US DC power: The US National Electrical Code (for both AC and DC) mandates that the grounded neutral conductor of a power system be white or grey. The protective ground must be bare, green or green-yellow striped. Hot (active) wires may be any other colors except these. However, common practice (per local electrical inspectors) is for the first hot (live or active) wire to be black and the second hot to be red. The recommendations in Table below are by Wiles. [JWi] He makes no recommendation for ungrounded power system colors. Usage of the ungrounded system is discouraged for safety. However, red (+) and black (-) follows the coloring of the grounded systems in the table.

Ok, so these red wires were positive, and the black wires were negative. And… oh, lovely! This wiring diagram for the product even states that! This is what I get for not reading the documentation before diving in…

Documentation? How quaint…

So I hooked up a female DC power connector to the transmitter’s power, making sure the red wire was going into the positive terminal (then screwing it down with a #0 phillips head) and the black wire was going into the negative terminal (screw, screw, screw). Then I plugged the male power plug from the extra power supply I got and saw the little indicator light on the transmitter light up.

So far, so good.

I did the same with a male CD power connector on the receiver’s power, and then plugged it into the the Y-splitter lead that came with the battery.

BatteryCord

I picked the male power connector because the battery pack had a female power port, and the monitor had a female power plug.  This meant that the cable above would let me plug in a male plug and not have to wire up anything special.

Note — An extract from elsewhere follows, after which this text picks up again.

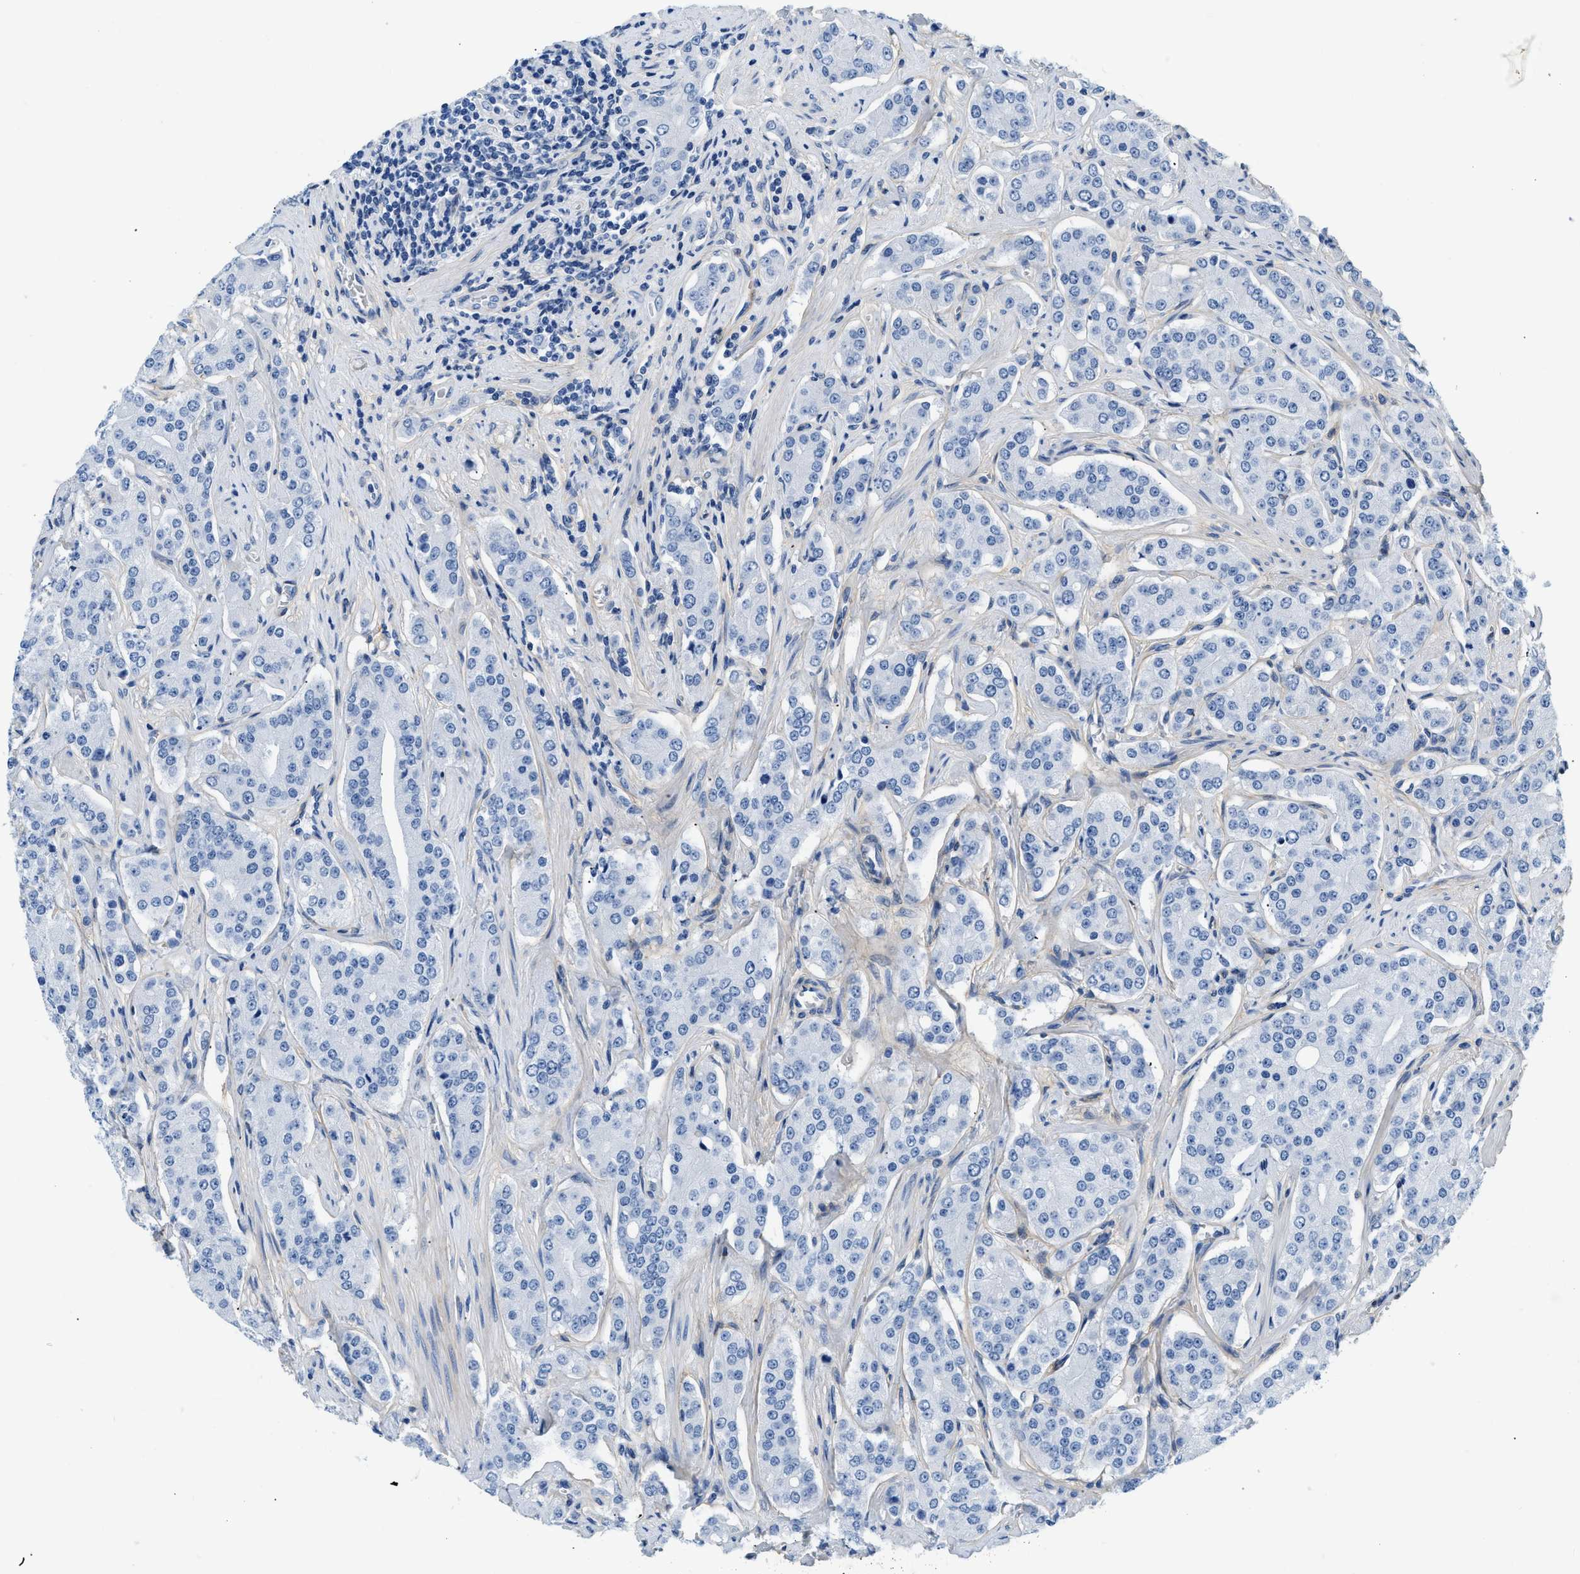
{"staining": {"intensity": "negative", "quantity": "none", "location": "none"}, "tissue": "prostate cancer", "cell_type": "Tumor cells", "image_type": "cancer", "snomed": [{"axis": "morphology", "description": "Adenocarcinoma, Low grade"}, {"axis": "topography", "description": "Prostate"}], "caption": "This is a photomicrograph of immunohistochemistry staining of prostate cancer, which shows no expression in tumor cells.", "gene": "PDGFRB", "patient": {"sex": "male", "age": 69}}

And when I turned on the battery, the indicator light on the receiver lit up.  So, holding my breath, I plugged in our camera to the transmitter… and… success!

I was so excited, I put on the harness and took the screen upstairs to my wife.

“What’s that?” she asked, indicating the picture on the diminutive screen.

“That’s the sewing machine. Downstairs.”

I’ll post a picture of this rig in action after we film with it this coming Sunday, but I couldn’t wait to post about assembling this setup.  It felt good.